### Document extract:
========

Unexpected, but certainly welcome, Sweet & Salty also has a musical conclusion from an LGBTQ+ choir.

Cameron Espisito Rape Jokes (2018) |

A no-nonsense pillar of standup, Cameron Espisito talks often about experiences that are often ignored, but that more than half the world likely relates to. She’s sweet, but bites back, and nowhere is this more true than in her 2018 special Rape Jokes, in which she discusses the current nightmare we’re living in, the shriveled Nosferatu that seems to lurk in every workplace, being a lesbian on the swim team, and falling in love with her high school best friend.

The special, released for free on her website, is an opportunity for her to open up about her own sexual assault story, the very real fear of men, and the one that may have saved her life. A truth so many of us can’t stand to look at directly in the face, this special is both a healing opportunity and a humorous relief for those who face similar issues every day.

Being a comedy special, there’s also plenty of hilarious anecdotes, from almost defecating in her pants and needing to call an ambulance for unrelated reasons on the same day, and the wonders of lesbian sex.

========

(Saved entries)
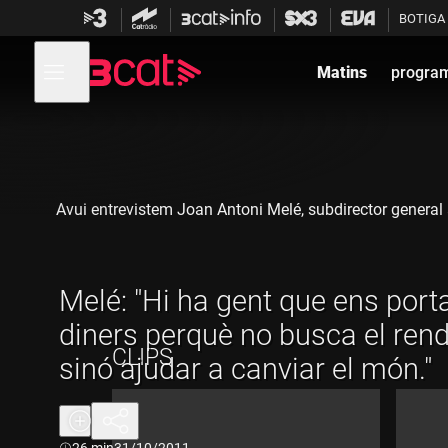
Anar
Anar
BOTIGA
a
al
la
contingut
Obre
navegació
menú
Matins
progra
de
principal
navegació
Avui entrevistem Joan Antoni Melé, subdirector general 
Melé: "Hi ha gent que ens porta
diners perquè no busca el ren
CLIPS
sinó ajudar a canviar el món."
Durada:
26 min
31/10/2011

========

### Problem requirements:
Write out the entire review excerpt on comedy specials word for word.

### Answer section:
Unexpected, but certainly welcome, Sweet & Salty also has a musical conclusion from an LGBTQ+ choir.

Cameron Espisito Rape Jokes (2018) |

A no-nonsense pillar of standup, Cameron Espisito talks often about experiences that are often ignored, but that more than half the world likely relates to. She’s sweet, but bites back, and nowhere is this more true than in her 2018 special Rape Jokes, in which she discusses the current nightmare we’re living in, the shriveled Nosferatu that seems to lurk in every workplace, being a lesbian on the swim team, and falling in love with her high school best friend.

The special, released for free on her website, is an opportunity for her to open up about her own sexual assault story, the very real fear of men, and the one that may have saved her life. A truth so many of us can’t stand to look at directly in the face, this special is both a healing opportunity and a humorous relief for those who face similar issues every day.

Being a comedy special, there’s also plenty of hilarious anecdotes, from almost defecating in her pants and needing to call an ambulance for unrelated reasons on the same day, and the wonders of lesbian sex.